Each Stockholder participating in the Consent Solicitation will be required to represent that it is an Eligible Stockholder as set out in "Procedures in connection with the Consent Solicitation" in the Solicitation Memoranda. Each of the Company, the Registrar and the Trustee reserves the right, in its absolute discretion, to investigate, in relation to any submission of voting instructions, whether any such representation given by a Stockholder is correct and, if such investigation is undertaken and as a result the Company or the Registrar determines (for any reason) that such representation is not correct, such voting instruction may be rejected.

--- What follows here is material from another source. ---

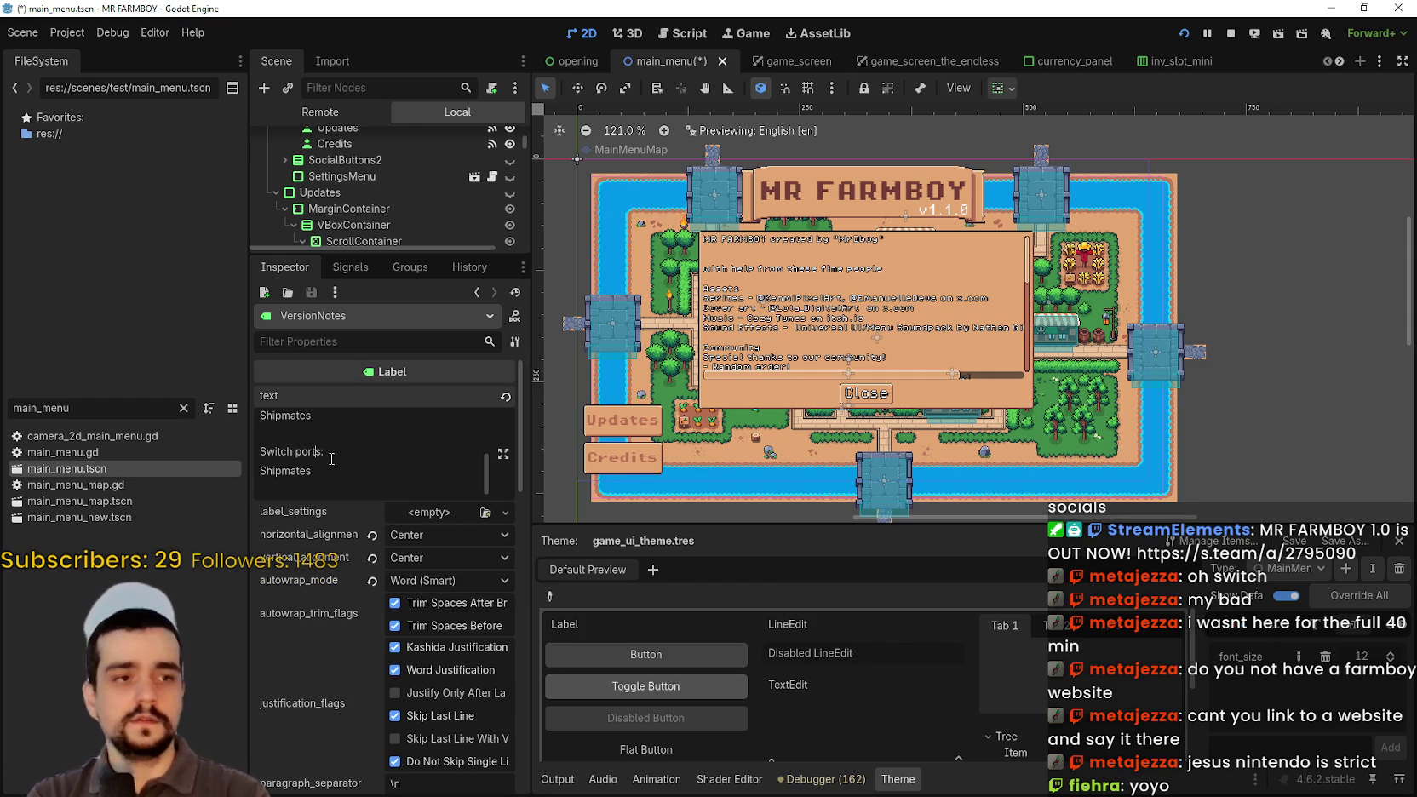
pyautogui.press('Return')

This Announcement must be read in conjunction with the Solicitation Memoranda. The Solicitation Memoranda contain important information which should be read carefully before any decision is made with respect to the Consent Solicitation and the Proposals. If any Stockholder is in any doubt as to the action it should take, it is recommended to seek its own financial, legal and investment advice, including as to any tax consequences, from its stockbroker, bank manager, solicitor, accountant, independent financial adviser authorised under the Financial Services and Markets Act 2000 (the "FSMA") (if in the United Kingdom) or other appropriately authorised independent professional adviser. Any individual or company whose Stock are held on its behalf by a broker, dealer, bank, custodian, trust company or other nominee must contact such entity if it wishes to participate in the Consent Solicitation or otherwise vote in respect of the Proposals. None of the Company, the Registrar and the Trustee or any of their respective affiliates, directors, employees, officers, agents, consultants or representatives makes any representation or recommendation as to whether or not or how Stockholders should participate in the Consent Solicitation or vote in respect of the Proposals.
Neither the Trustee nor the Registrar accepts any responsibility for the contents of this Announcement. For the purposes of the Market Abuse Regulation (EU) 596/2014 as it forms part of domestic law by virtue of the EUWA and Article 2 of Commission Implementing Regulation (EU) 2016/1055 (as amended by the FCA pursuant to Technical Standards (Market Abuse Regulation) (EU Exit) Instrument 2019), this Announcement is made by Adam Councell, Director of Fuller, Smith & Turner PLC.